他冲过去半跪在地,紧张地伸手,却不敢随意触碰乔羽。

乔羽的头侧着,呼吸急促,额前和鬓角的碎发都被汗水浸湿了,他脸颊通红,唇色却极其苍白,人是无意识的。

他手边的手机残存的电量终于坚持不住,闪了两下,彻底黑屏。

“乔羽——”穆泽阳终于伸手碰了碰乔羽的脸颊,触手滚烫,他迅速冷静下来,记忆中恍惚闪过相似的片段,他猛地起身,跑到茶水间疯狂翻找。

沈立晖跟在他身后跑过来,看到这情况也吓了一跳。

“什么情况?!他怎么了?!”

不会是过劳吧?

“低血糖。还有发烧。”穆泽阳找到糖,冲了糖水,又拿了含糖饮料,快速返回到乔羽身边。

水杯和饮料都暂时放在手边,他轻轻扶起乔羽,手托着他的后脑,先将糖水喂给他。

“乔羽,张嘴……”穆泽阳唤道。

乔羽蜷缩着身子,人仍旧是无意识的。

穆泽阳又挪了一下他的头,挪到自己臂弯,然后自己喝了一口糖水,俯身渡到他口中。

沈立晖本来想上前帮忙捏开乔羽嘴巴的动作瞬间僵住了。

他瞪大眼睛,看着穆泽阳一口一口把糖水喂给乔羽。

卧槽!不是吧?

这这这这这这——什么情况!

乔羽迷迷糊糊有了点意识,然而他除了低血糖,人还在高烧,从下午开始大概就烧起来了,刚刚的昏迷让他记忆断档,他分不清此刻是现实还是梦境。鉴于昨晚一直梦到穆泽阳,他潜意识判定,现在,此时此刻,还是在做梦。

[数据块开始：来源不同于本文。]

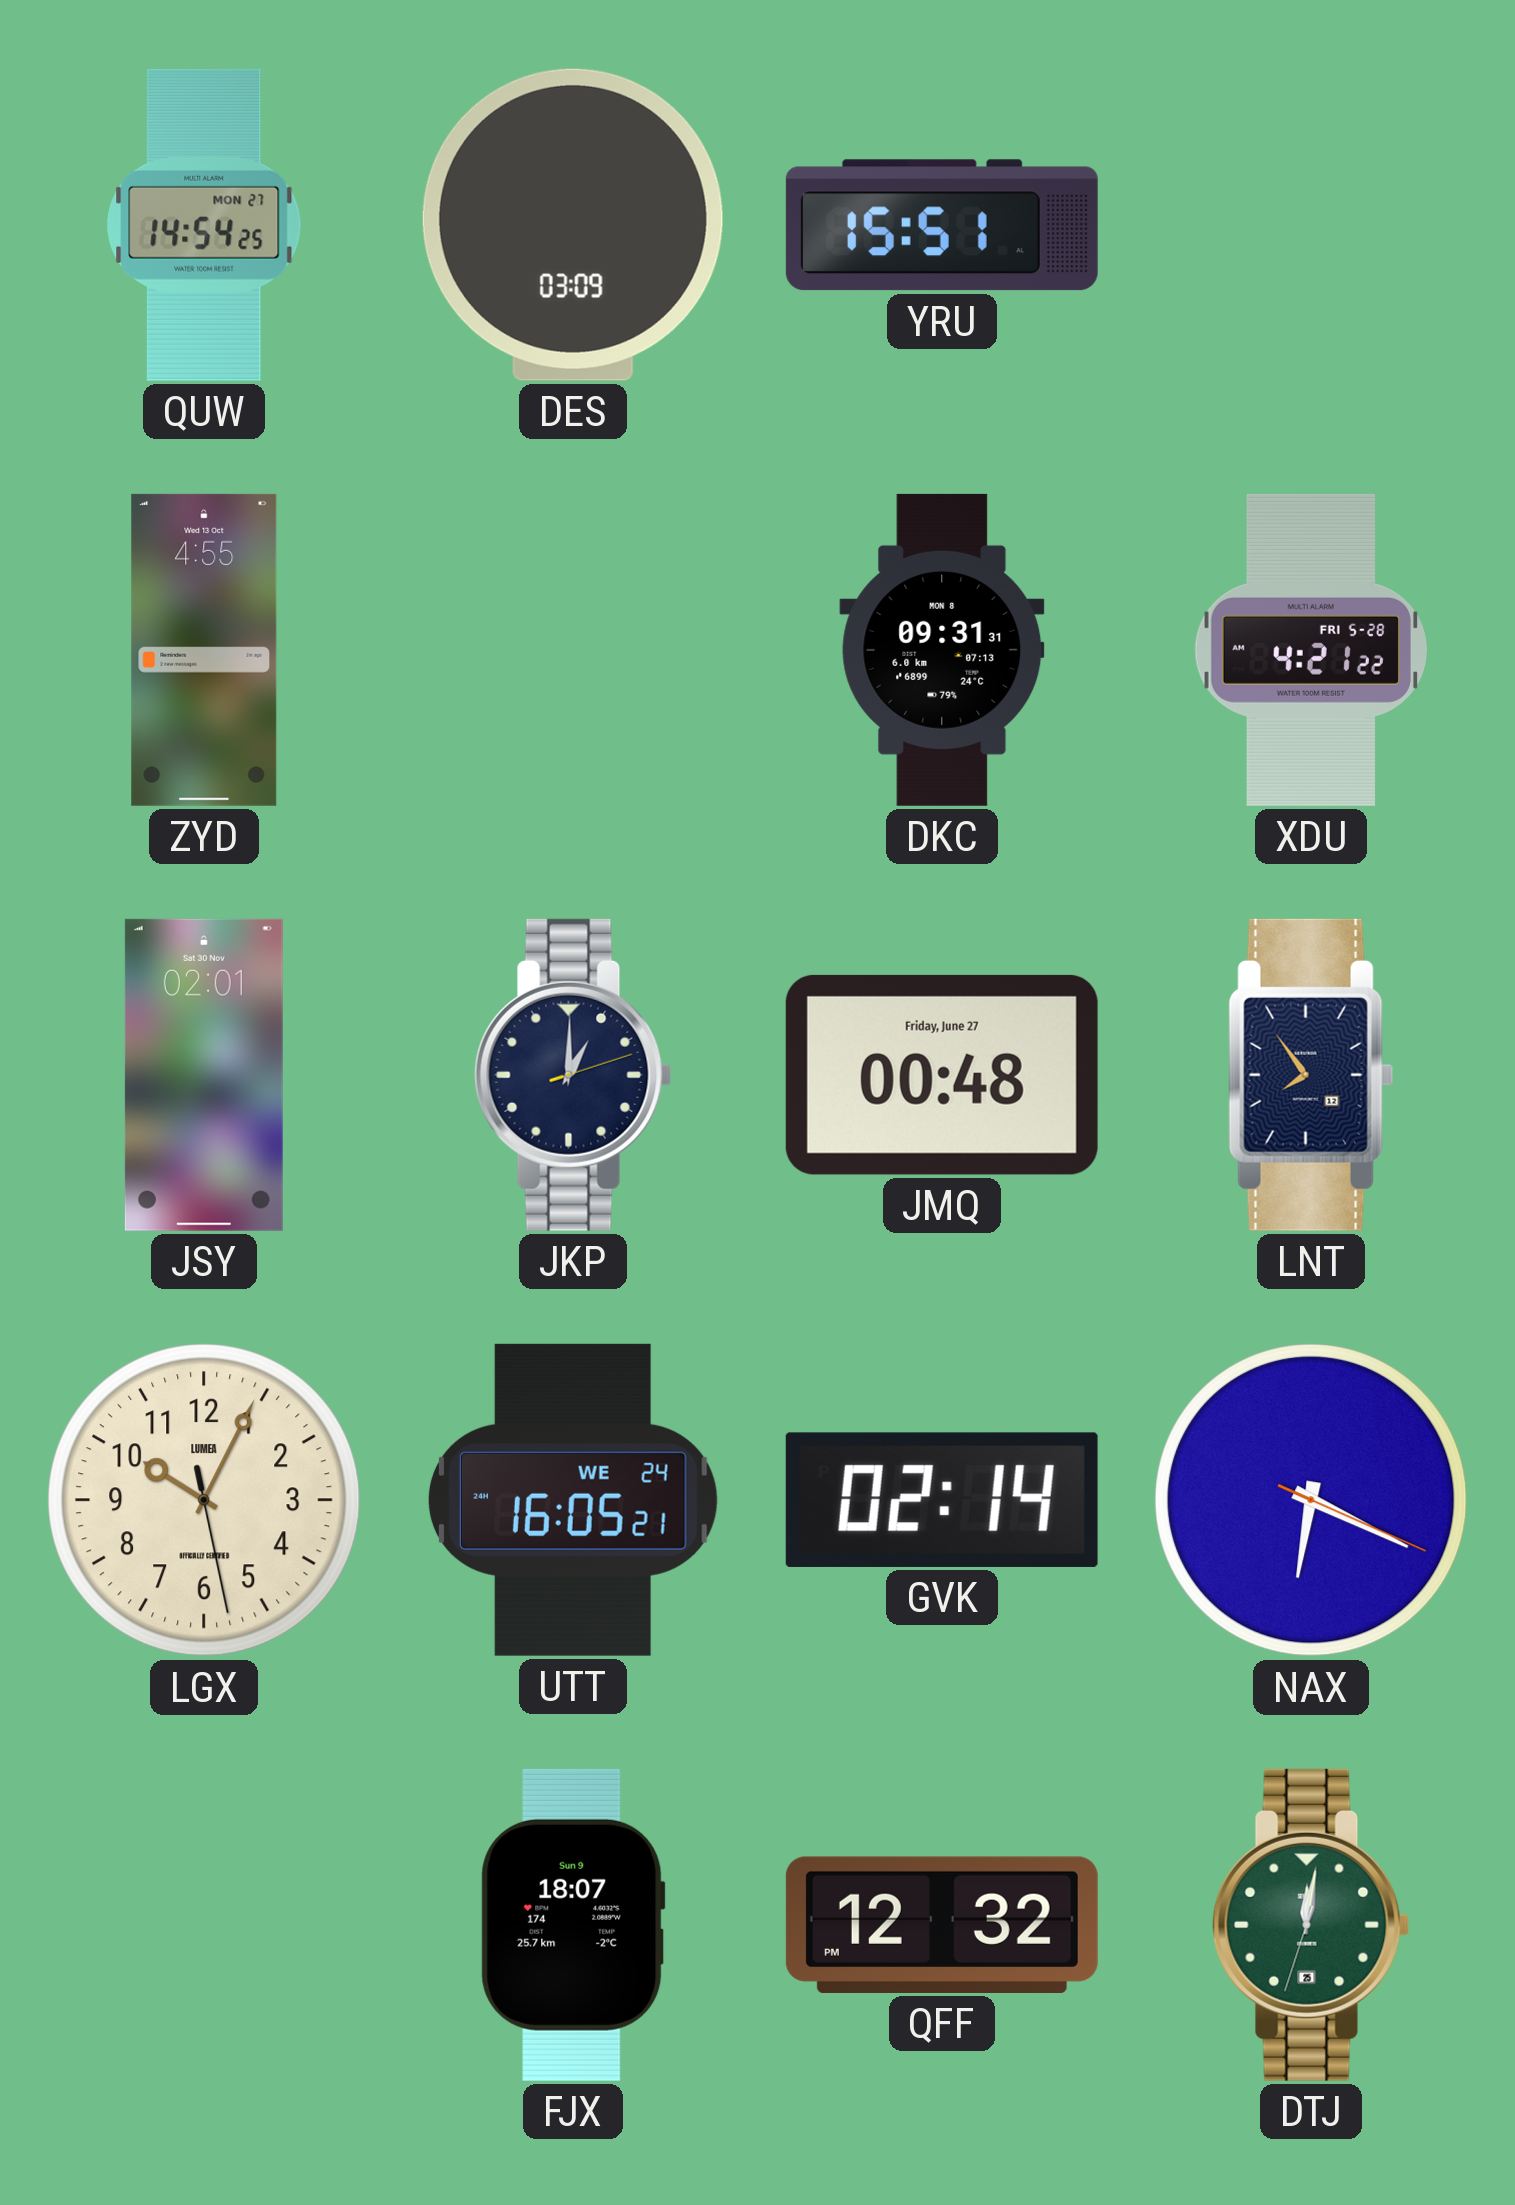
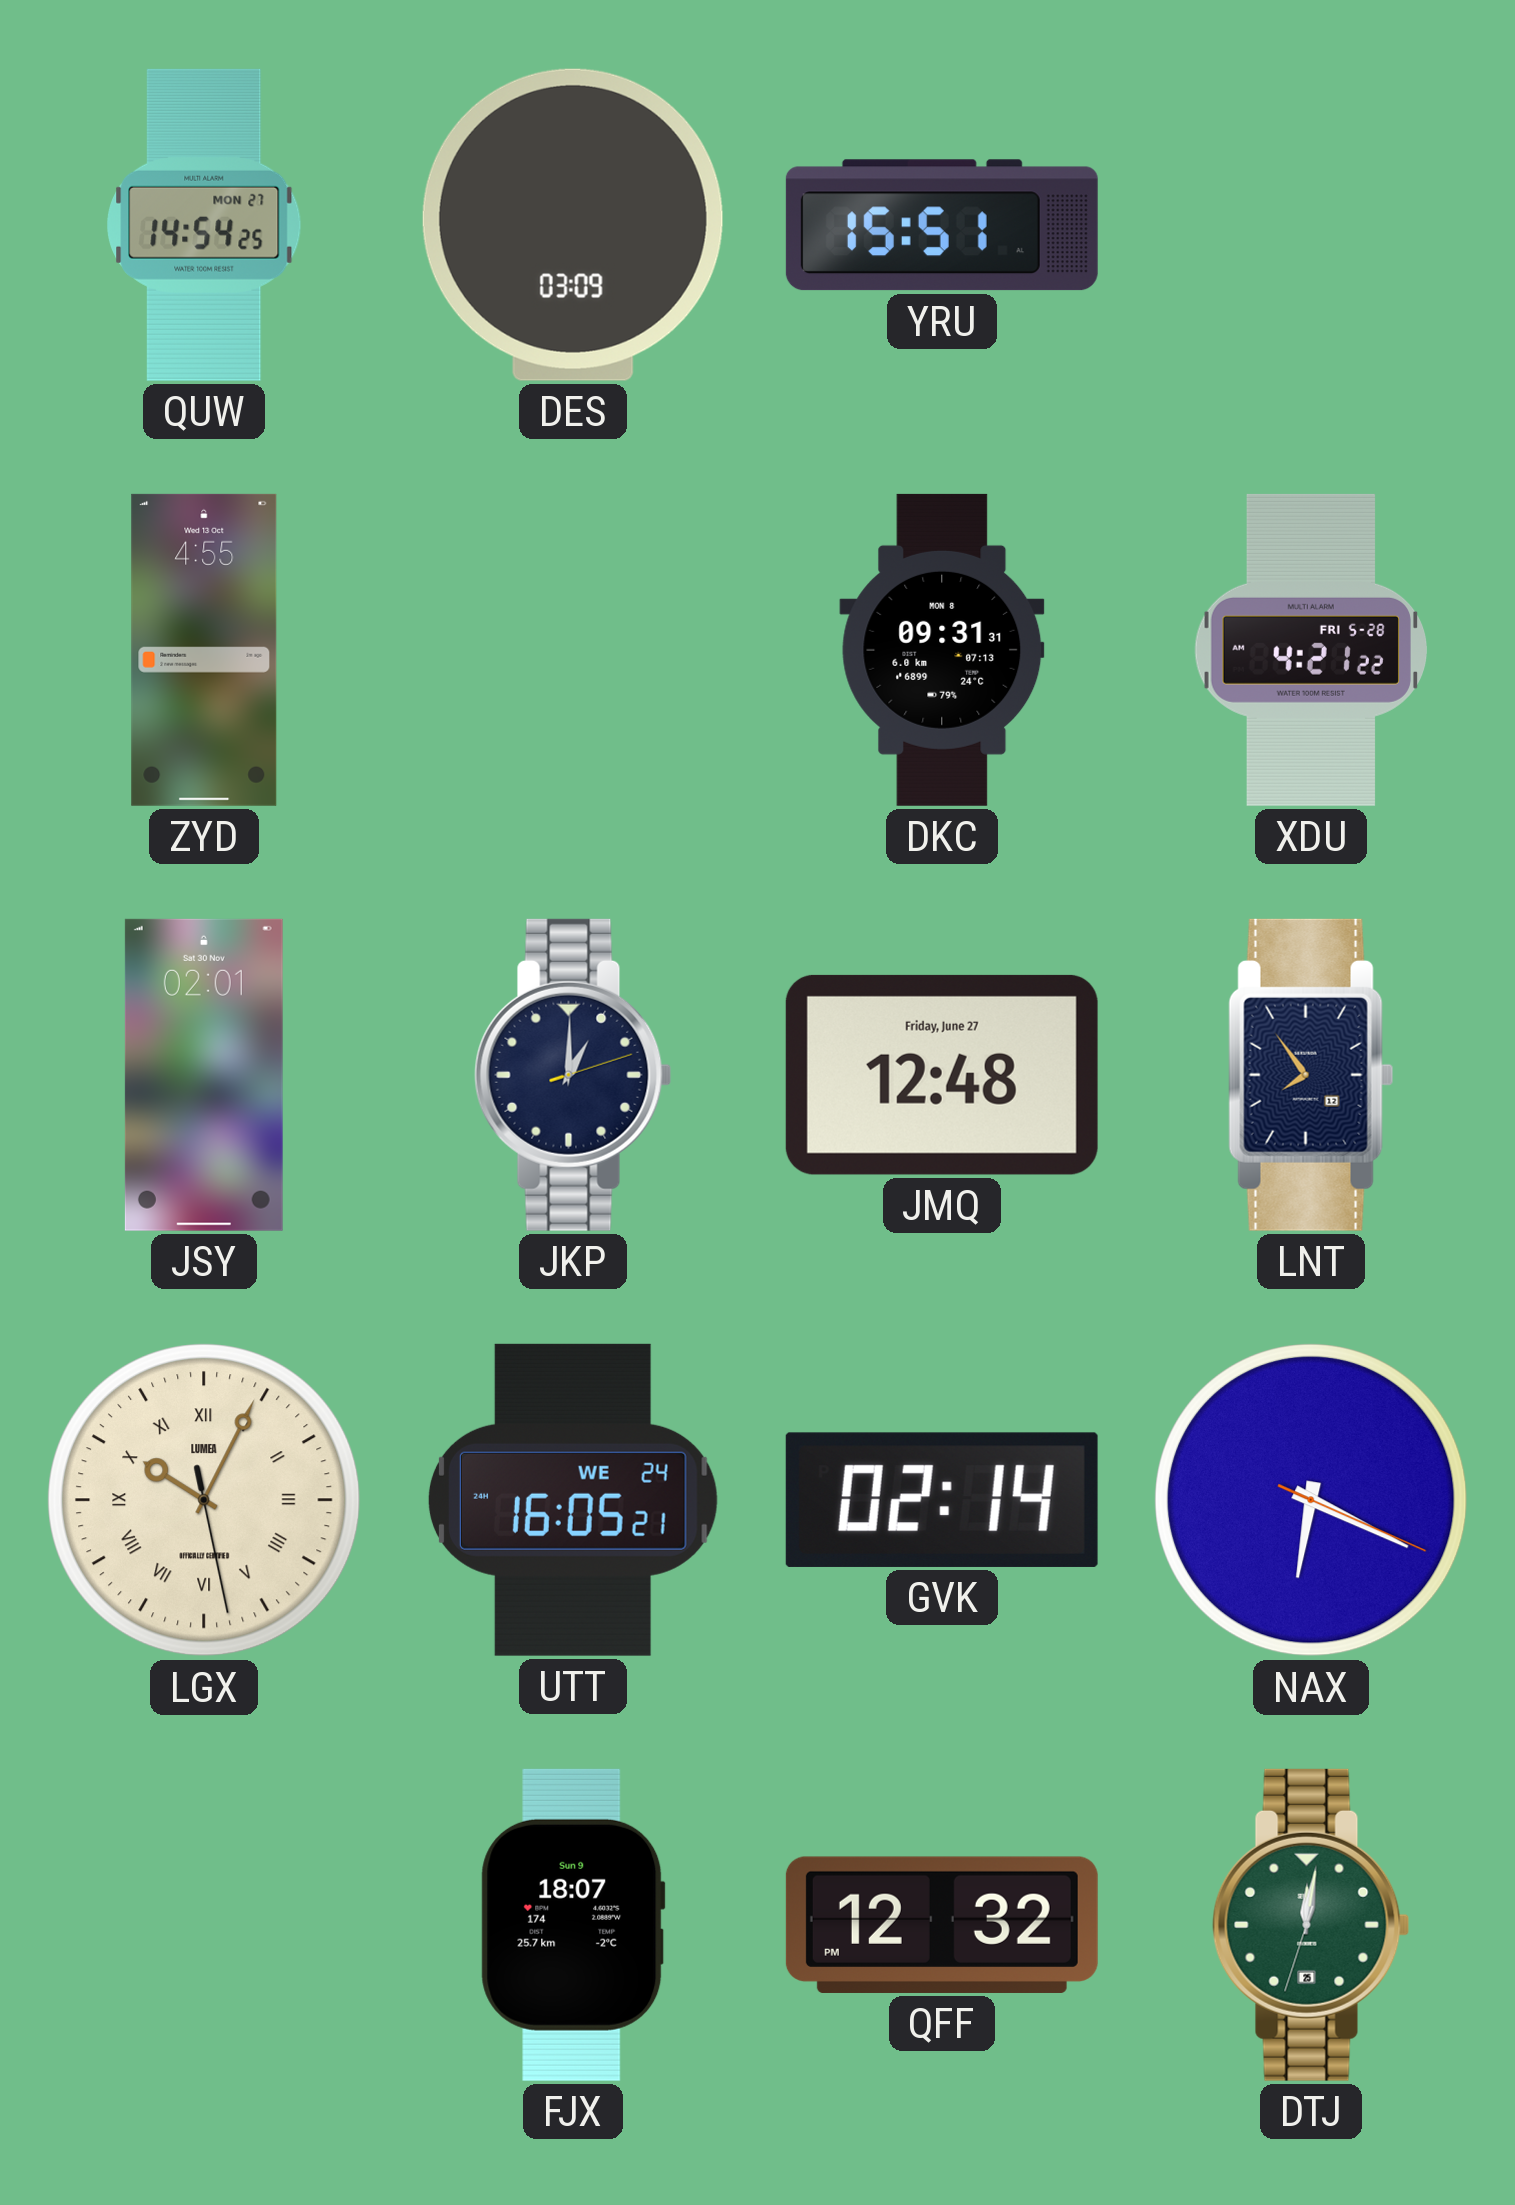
JMQ: 00:48 -> 12:48
LGX numerals: Arabic -> Roman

所以,他艰难地辨别着怀抱着他亲吻他的穆泽阳,喃喃问道:“穆泽阳……你怎么又……又跑到、我梦里来了?”

穆泽阳一怔。

旁边的大灯泡沈立晖嘴巴已经张成了大o型。

乔羽身体难受值仍在飙升,他痛苦地闭上了眼睛,眼角莫名有泪水滑落。

他伸手揪住穆泽阳胸前的衣服,往他怀里钻了钻,喃喃控诉道:“穆泽阳……你怎么会失忆……你怎么能……忘记我……”

沈立晖感觉自己快石化了。

穆泽阳则感觉自己已经石化了。

他目光紧锁乔羽的面庞,心口好像也泛起疼痛。

乔羽再次失去了意识,头靠在了穆泽阳的颈间,呼吸的热气喷在他锁骨处,滚烫。

穆泽阳呆滞了片刻,才缓缓伸手,搂抱住了怀里的人。

好像只有抱紧他,才感觉空了一块的心脏有种满足感。

“咳咳——”沈立晖尴尬地等了一会儿,见穆泽阳抱着乔羽好似石化了,他不由轻咳一声,“那什么,需要叫救护车吗?”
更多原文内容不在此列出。